A second challenge is whether you and your co-head will work well together as a team, or if you will encounter any serious problems in your working relationship during the process of co-headship. Again, this is where the importance of having clear documentation (a contract) for how to deal with such a situation is key. It also needs to be clear who is taking responsibility in which areas, and which areas constitute joint and equal responsibility.
I think it is also important to point out here that co-headship will not work for everyone. However, it is ideal for those who enjoy coming to decisions through discussion and as part of a team, are open-minded to other perspectives, able to compromise, and willing to be vulnerable enough to having the occasional difficult conversation.
To make a co-headship work you must meet regularly (at least once a week), and you must work out a system to keep one another informed of any developments. You need to talk and reflect regularly about how you are working together, and raise any issues, or even potential issues, as soon as they are recognised. It is crucial to get any concerns out in the open as soon as possible before they are allowed to escalate. Nearly all issues can be solved by listening to one another carefully, and being sincerely committed to finding the best way of moving forward together as a team.
I’m at a really exciting time in my career, as I embark on the new challenge of co-director of Big Education Trust alongside Peter. I’m really pleased to be working within a model of co-leadership again, and this time it feels even more pioneering, as there are so few co-leaders of Academy Trusts out there at the moment.
“I’m really pleased to be working within a model of co-leadership again, and this time it feels even more pioneering, as there are so few co-leaders of Academy Trusts out there at the moment.”
Peter and I have a strong shared vision for our Trust. We are passionate about asking bigger questions about what schools can and should be about, and about enabling every child to find their own success and fulfil their potential. We think that success should reach far beyond a narrow focus on academic outcomes, and that’s why we’ve called our Trust ‘Big Education’, because a big, broad, and ambitious education is what we believe in. We are developing an education of ‘the heart, the hand, and the head’, and want to educate our children in a much fuller and more rounded way than the traditional curriculum allows. An education of the heart, hand, and head includes learning and applying knowledge, developing an understanding of the self, others, and the world, learning to form ideas and concepts, think critically, create, and problem-solve, and taking time to consider how each of us can make a positive difference to our communities and the wider world.

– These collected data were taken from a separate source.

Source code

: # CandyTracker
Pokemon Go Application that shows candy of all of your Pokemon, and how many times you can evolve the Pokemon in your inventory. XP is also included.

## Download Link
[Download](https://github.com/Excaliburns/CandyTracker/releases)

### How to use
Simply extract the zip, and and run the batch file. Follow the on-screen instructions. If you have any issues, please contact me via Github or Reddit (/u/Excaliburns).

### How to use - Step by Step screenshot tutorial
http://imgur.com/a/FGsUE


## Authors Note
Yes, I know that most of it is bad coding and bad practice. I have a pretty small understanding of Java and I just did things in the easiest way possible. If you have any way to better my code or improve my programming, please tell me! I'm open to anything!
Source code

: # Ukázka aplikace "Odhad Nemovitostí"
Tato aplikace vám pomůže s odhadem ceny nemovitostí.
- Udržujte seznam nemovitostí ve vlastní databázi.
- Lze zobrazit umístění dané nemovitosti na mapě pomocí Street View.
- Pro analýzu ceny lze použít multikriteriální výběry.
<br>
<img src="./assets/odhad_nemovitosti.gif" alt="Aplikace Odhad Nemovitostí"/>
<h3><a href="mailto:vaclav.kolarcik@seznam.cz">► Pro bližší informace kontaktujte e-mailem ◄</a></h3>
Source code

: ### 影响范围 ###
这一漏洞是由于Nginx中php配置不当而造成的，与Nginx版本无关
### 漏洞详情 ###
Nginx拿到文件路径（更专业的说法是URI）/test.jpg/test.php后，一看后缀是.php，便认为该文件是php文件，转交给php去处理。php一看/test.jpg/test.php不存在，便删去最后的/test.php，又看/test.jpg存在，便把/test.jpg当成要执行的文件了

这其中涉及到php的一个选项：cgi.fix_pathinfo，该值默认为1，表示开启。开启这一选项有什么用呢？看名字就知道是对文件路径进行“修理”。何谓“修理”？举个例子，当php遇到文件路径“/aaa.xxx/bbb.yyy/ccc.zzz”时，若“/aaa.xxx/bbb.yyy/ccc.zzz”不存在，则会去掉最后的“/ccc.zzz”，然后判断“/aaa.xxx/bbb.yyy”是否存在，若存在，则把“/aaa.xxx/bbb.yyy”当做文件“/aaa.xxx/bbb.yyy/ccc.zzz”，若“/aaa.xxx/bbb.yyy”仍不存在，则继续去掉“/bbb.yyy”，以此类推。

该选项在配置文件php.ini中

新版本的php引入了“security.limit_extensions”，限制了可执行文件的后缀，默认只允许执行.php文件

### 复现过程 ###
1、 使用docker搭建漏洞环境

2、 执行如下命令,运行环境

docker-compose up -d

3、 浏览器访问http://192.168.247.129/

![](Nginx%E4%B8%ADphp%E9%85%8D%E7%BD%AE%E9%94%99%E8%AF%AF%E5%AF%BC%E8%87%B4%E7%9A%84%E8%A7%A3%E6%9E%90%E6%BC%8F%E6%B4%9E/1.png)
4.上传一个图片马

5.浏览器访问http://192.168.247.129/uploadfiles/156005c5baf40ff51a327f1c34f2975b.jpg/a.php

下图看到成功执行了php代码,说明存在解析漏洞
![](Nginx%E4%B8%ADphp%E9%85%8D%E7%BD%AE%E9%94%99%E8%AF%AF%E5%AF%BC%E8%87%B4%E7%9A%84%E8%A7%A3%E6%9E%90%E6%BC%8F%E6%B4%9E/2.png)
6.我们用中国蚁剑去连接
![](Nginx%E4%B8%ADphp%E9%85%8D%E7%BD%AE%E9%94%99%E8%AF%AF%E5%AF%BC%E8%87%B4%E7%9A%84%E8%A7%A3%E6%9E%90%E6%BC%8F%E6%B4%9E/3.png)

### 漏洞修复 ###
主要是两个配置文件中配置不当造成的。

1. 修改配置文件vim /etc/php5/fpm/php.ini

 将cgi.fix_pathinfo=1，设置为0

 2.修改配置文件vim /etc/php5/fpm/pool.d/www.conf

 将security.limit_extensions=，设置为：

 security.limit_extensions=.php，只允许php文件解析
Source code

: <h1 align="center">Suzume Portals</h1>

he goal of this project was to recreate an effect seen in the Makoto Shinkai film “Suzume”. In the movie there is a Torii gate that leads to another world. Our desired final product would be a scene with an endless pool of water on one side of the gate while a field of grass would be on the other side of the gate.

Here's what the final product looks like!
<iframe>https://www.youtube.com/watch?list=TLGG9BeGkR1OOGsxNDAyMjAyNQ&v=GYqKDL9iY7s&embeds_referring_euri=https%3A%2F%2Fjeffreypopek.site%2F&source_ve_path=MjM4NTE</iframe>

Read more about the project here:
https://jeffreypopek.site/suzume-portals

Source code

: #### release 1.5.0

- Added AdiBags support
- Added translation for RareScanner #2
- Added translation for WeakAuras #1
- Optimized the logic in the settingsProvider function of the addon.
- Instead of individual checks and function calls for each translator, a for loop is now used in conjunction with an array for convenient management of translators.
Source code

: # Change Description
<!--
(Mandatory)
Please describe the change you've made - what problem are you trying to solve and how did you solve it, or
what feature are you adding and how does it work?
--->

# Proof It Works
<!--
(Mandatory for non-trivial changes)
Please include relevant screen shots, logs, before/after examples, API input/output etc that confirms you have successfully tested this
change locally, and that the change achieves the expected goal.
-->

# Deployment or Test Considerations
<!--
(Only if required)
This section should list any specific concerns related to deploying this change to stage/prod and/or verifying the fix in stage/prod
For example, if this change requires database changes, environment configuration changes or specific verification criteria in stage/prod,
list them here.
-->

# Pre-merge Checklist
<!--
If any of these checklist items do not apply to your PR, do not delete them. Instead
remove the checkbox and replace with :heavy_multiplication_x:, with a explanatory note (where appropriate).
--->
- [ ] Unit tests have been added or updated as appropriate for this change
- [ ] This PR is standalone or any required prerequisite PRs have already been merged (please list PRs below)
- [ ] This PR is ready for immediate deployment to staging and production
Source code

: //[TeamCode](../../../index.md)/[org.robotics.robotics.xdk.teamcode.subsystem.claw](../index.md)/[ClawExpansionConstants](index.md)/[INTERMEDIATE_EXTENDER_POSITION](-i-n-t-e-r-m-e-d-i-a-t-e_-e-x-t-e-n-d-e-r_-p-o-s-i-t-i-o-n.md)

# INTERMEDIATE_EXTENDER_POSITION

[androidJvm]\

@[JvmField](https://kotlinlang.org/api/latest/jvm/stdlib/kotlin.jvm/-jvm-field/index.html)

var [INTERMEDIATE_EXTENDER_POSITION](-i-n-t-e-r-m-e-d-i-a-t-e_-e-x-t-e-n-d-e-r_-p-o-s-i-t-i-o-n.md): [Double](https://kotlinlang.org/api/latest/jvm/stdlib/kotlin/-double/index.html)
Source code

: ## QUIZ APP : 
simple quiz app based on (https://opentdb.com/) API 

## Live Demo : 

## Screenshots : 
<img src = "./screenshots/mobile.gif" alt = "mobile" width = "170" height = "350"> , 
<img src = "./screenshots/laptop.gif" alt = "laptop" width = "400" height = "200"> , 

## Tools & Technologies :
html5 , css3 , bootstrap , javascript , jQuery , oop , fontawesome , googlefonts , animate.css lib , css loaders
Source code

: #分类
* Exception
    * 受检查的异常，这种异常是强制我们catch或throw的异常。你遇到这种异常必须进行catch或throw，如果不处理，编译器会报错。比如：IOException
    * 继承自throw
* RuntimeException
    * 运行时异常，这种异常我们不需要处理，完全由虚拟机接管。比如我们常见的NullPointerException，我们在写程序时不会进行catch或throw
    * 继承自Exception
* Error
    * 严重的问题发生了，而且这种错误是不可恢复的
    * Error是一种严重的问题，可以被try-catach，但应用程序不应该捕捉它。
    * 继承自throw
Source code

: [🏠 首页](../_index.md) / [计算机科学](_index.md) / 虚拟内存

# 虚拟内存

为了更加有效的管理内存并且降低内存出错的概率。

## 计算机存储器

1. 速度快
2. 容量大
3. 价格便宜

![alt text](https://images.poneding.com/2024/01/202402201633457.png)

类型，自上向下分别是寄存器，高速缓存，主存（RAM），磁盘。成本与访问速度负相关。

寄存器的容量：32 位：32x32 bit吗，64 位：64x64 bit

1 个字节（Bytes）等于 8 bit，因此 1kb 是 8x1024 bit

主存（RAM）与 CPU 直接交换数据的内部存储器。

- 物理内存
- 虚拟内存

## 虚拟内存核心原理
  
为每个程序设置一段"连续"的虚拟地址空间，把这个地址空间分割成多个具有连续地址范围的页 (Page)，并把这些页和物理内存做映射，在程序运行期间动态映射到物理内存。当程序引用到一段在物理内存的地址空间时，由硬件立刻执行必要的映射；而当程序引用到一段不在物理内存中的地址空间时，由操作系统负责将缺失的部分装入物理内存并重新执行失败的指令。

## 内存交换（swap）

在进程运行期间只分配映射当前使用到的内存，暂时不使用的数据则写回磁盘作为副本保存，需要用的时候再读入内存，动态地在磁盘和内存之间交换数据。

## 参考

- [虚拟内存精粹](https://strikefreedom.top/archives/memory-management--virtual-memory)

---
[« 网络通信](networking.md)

‘Big Education’ is about striving for academic and personal excellence; we want to raise expectations and aspirations across the board. Our aim is to treat our pupils as the individuals that they are, allowing each to build on their own unique abilities, interests and talents, in order to prepare them to embrace the challenges of work, and find their own path to success in life. Over the next few years Peter and myself are excited about doing all that we can, as Co-Directors of Big Education, to bring this vision to life.